Бобби довольно долго простоял у объявления. Часть его рвалась побежать домой и рассказать Теду — и не только об этом, но и о полумесяце со звездой, нарисованных рядом с “классиками”. А другая часть твердила, что в парке полно всяких объявлений — вон на соседнем вязе прилеплена афишка концерта на площади, — и он будет последний псих, если расстроит Теда по такому поводу. Эти две мысли боролись друг с другом, пока не превратились в две трущиеся деревяшки, так что его мозг мог вот-вот загореться.
"Не буду об этом думать”, — сказал он себе, отступая от объявления. И когда голос из глубины его сознания — угрожающе ВЗРОСЛЫЙ голос — напомнил, что ему ПЛАТЯТ за то, чтобы он думал обо всем таком, чтобы он РАССКАЗЫВАЛ обо всем таком, Бобби сказал голосу, чтобы он заткнулся. И голос заткнулся.
Подходя к дому, он увидел, что его мать снова сидит на качелях, на этот раз штопая рукав халата. Она подняла глаза — они опухли, веки покраснели. В одной руке она сжимала бумажную салфеточку.
— Мам?..
"Что не так?” — мысленно докончил он, но договорить вслух было бы неразумно. Напросился бы на неприятности. Нет, его не стукнуло, как тогда в Сейвин-Роке, но он ведь хорошо ее знал, как она смотрела на него, когда была расстроена, то, как сжималась в кулак рука с салфеточкой. Она глубоко вздохнула и выпрямилась, готовая дать бой, если ей станут перечить.
— Что? — спросила она его. — У тебя что-то на уме, кроме твоих волосьев?
— Нет, — сказал он, и собственный голос показался ему неловким и странно робким. — Я был в Стерлинг-Хаусе. Списки бейсбольных команд вывешены. Я в это лето опять Волк.
Она кивнула и немного расслабилась.
— Думаю, на будущий год ты выбьешься во Львы. — Она сняла рабочую корзинку с качелей, поставила ее на пол и похлопала ладонью по освобожденному месту. — Посиди рядышком со мною, Бобби. Мне надо тебе кое-что сказать, Бобби сел с самыми дурными предчувствиями — как-никак она плакала, и голос у нее был очень серьезный, — но все оказалось ерундой, во всяком случае, насколько он мог судить.

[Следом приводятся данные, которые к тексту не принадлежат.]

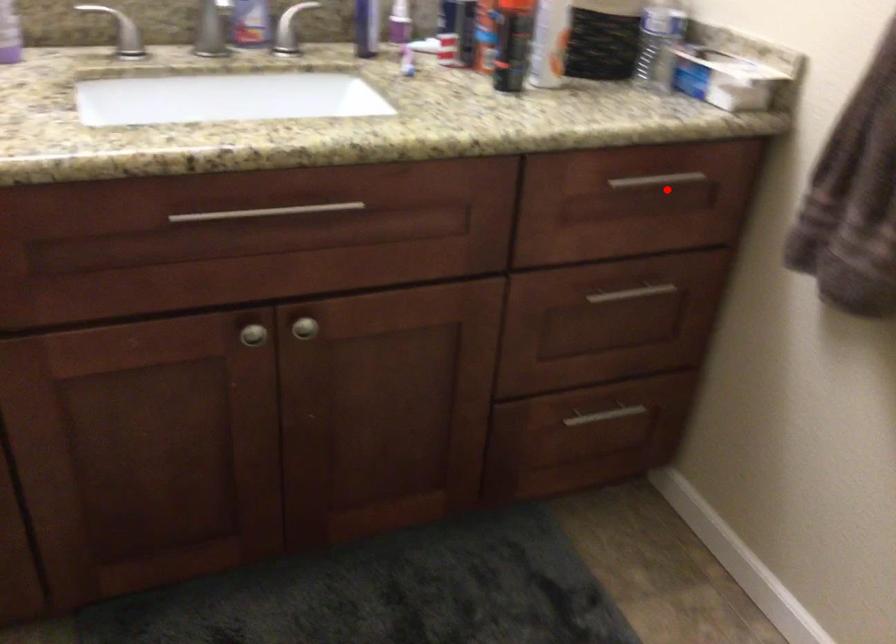
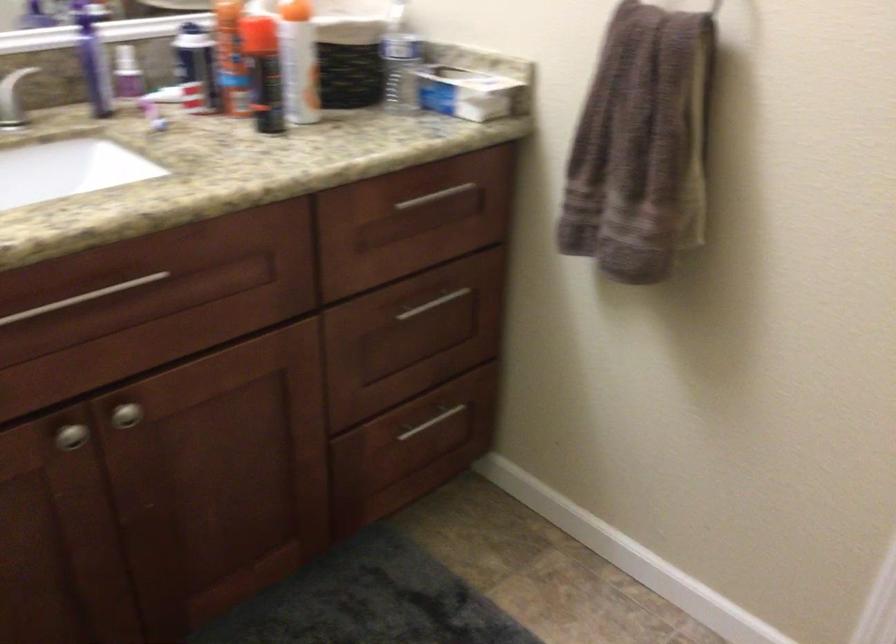
Locate, in the second image, the point that corresponds to the highlighted location in the first image.

(445, 201)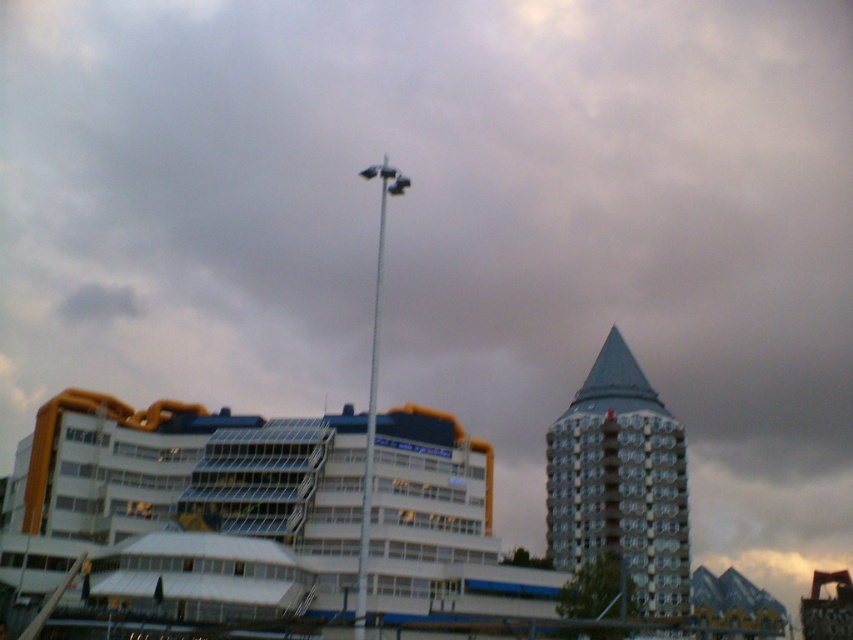
Does white glossy building at center appear under white metallic pole at center?

Yes, white glossy building at center is below white metallic pole at center.

Which is above, white glossy building at center or white metallic pole at center?

white metallic pole at center is above.

Who is more forward, (224, 483) or (364, 518)?

Point (364, 518)

Where is `white glossy building at center`? white glossy building at center is located at coordinates (189, 506).

This screenshot has height=640, width=853. What do you see at coordinates (189, 506) in the screenshot?
I see `white glossy building at center` at bounding box center [189, 506].

Who is shorter, white glossy building at center or blue glass tower at upper center?

With less height is white glossy building at center.

Where is `white glossy building at center`? This screenshot has width=853, height=640. white glossy building at center is located at coordinates (189, 506).

Between point (653, 545) and point (370, 172), which one is positioned behind?

Point (653, 545)

Between blue glass tower at upper center and white metallic pole at center, which one has more height?

Standing taller between the two is white metallic pole at center.

Which is behind, point (643, 548) or point (358, 621)?

Point (643, 548)

Where is `blue glass tower at upper center`? blue glass tower at upper center is located at coordinates (619, 481).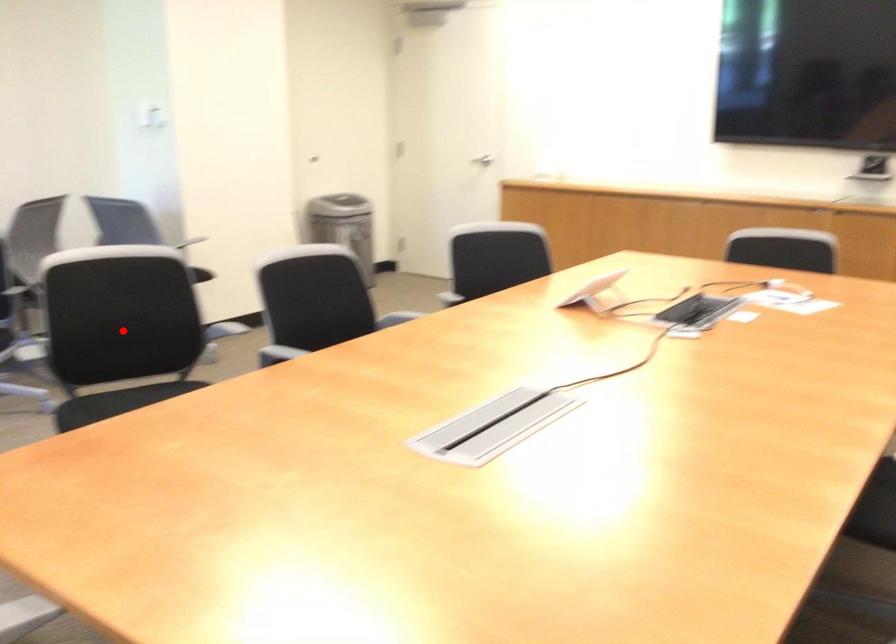
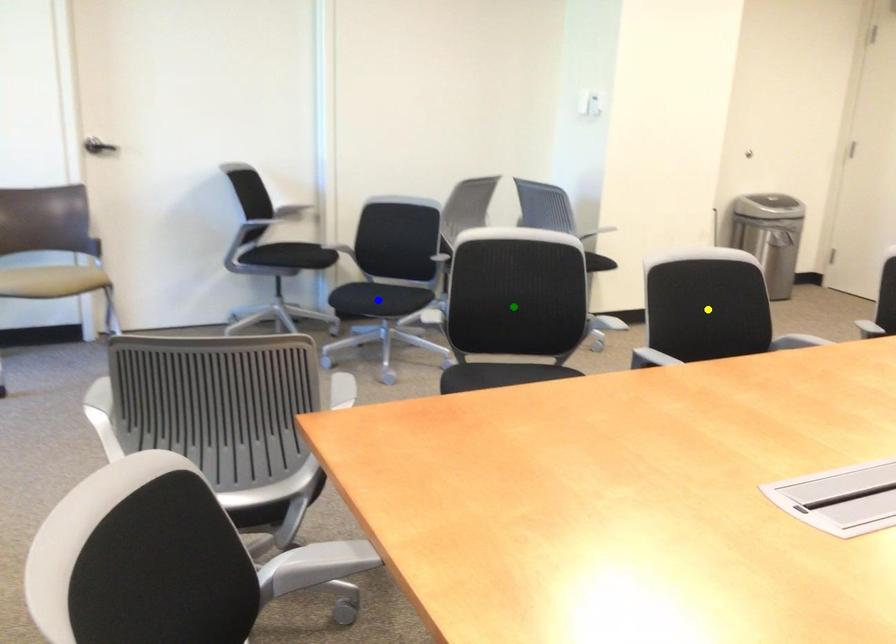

— Мистер Бидермен… Дон.., пригласил меня поехать с ним и мистером Кушманом и мистером Дином на семинар в Провиденсе. Для меня это замечательный шанс.
— А что такое семинар?
— Ну, вроде конференции — люди собираются вместе, чтобы узнать побольше о чем-нибудь и обсудить, что и как. Этот о “Недвижимости в шестидесятых годах”. Я очень удивилась, когда Дон меня пригласил. Я, конечно, знала, что Билл Кушман и Кертис Дин поедут — они же агенты. Но чтобы Дон пригласил меня… — Она вдруг замолчала, повернулась к Бобби и улыбнулась. Он решил, что улыбка настоящая, но она не сочеталась с ее красными веками. — Я уж не знаю, сколько времени мечтаю стать агентом, и теперь вдруг ни с того ни с сего… Для меня это замечательный шанс, Бобби. Для нас обоих.
Бобби знал, что его мать хотела продавать недвижимость. У нее были книги про это, и почти каждый вечер она понемножку их читала и часто подчеркивала строчки. Но если это такой замечательный шанс, почему она плакала?